#### LISTED ENTRIES

::::::::::

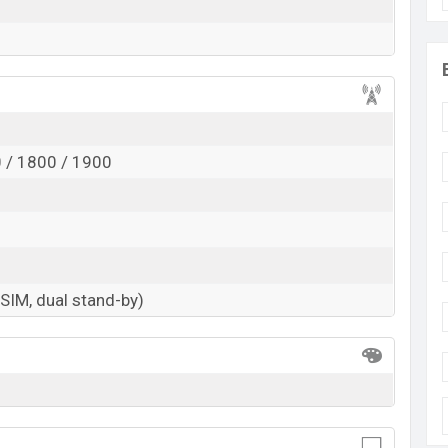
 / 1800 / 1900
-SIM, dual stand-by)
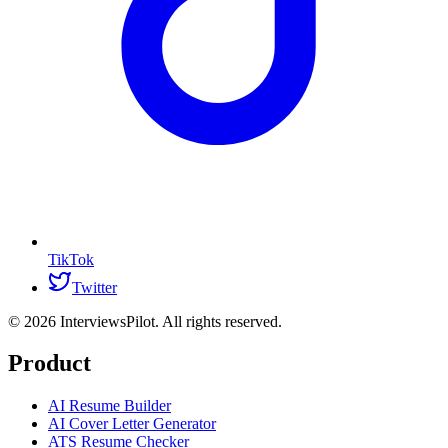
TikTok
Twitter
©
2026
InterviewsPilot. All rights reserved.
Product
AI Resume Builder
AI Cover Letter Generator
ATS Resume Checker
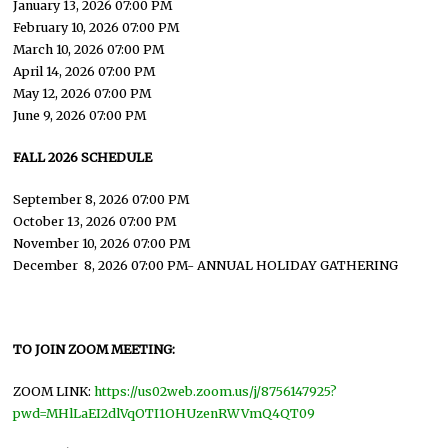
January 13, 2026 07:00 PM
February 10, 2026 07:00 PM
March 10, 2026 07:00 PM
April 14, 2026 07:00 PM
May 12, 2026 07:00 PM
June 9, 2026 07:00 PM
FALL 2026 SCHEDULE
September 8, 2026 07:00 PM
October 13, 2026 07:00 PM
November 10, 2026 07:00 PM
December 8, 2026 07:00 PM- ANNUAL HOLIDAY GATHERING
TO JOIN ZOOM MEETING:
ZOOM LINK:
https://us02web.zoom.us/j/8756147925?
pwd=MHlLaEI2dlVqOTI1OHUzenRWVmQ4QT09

::::::::::

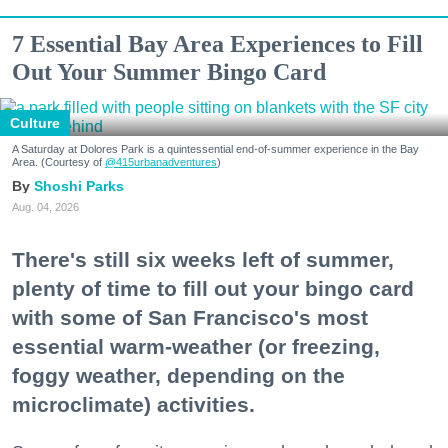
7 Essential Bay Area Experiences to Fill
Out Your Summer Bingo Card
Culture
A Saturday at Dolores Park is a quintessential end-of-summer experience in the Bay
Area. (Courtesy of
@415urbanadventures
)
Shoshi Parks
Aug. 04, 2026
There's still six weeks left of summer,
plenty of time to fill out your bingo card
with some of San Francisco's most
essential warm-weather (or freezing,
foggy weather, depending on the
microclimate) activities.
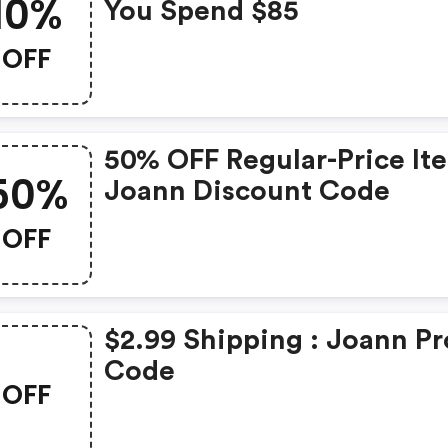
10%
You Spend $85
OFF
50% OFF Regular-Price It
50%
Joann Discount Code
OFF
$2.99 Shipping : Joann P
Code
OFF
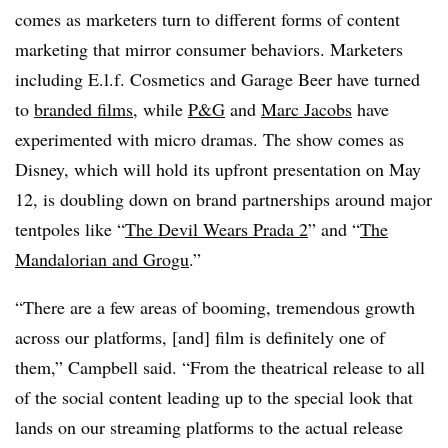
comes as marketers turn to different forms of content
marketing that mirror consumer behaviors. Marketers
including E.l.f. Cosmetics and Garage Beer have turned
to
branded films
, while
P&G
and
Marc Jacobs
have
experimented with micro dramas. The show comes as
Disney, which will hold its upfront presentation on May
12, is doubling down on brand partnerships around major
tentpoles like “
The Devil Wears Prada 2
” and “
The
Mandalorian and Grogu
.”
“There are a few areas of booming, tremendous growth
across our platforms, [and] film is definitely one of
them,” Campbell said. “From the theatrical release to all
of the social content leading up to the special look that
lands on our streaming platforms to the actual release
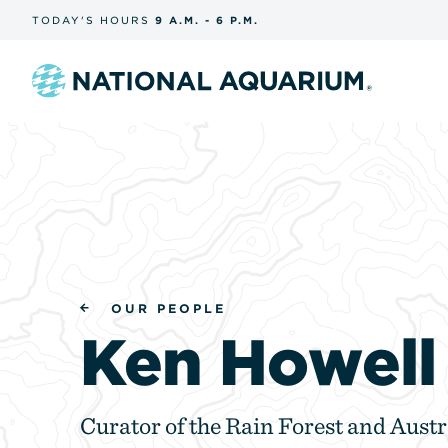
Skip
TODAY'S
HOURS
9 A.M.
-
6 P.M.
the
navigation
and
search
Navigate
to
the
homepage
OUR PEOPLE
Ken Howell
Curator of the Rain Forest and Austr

::::::::::

#### WHAT YOU NEED TO DO
Extract from the data every line, starting at the line that contains "1800 / 1900" and ending at the line that contains "ATS Resume Checker", reproducing each one unchanged. Leave the pictures out of your answer.

#### SOLUTION TO THE EXERCISE
 / 1800 / 1900
-SIM, dual stand-by)
TikTok
Twitter
©
2026
InterviewsPilot. All rights reserved.
Product
AI Resume Builder
AI Cover Letter Generator
ATS Resume Checker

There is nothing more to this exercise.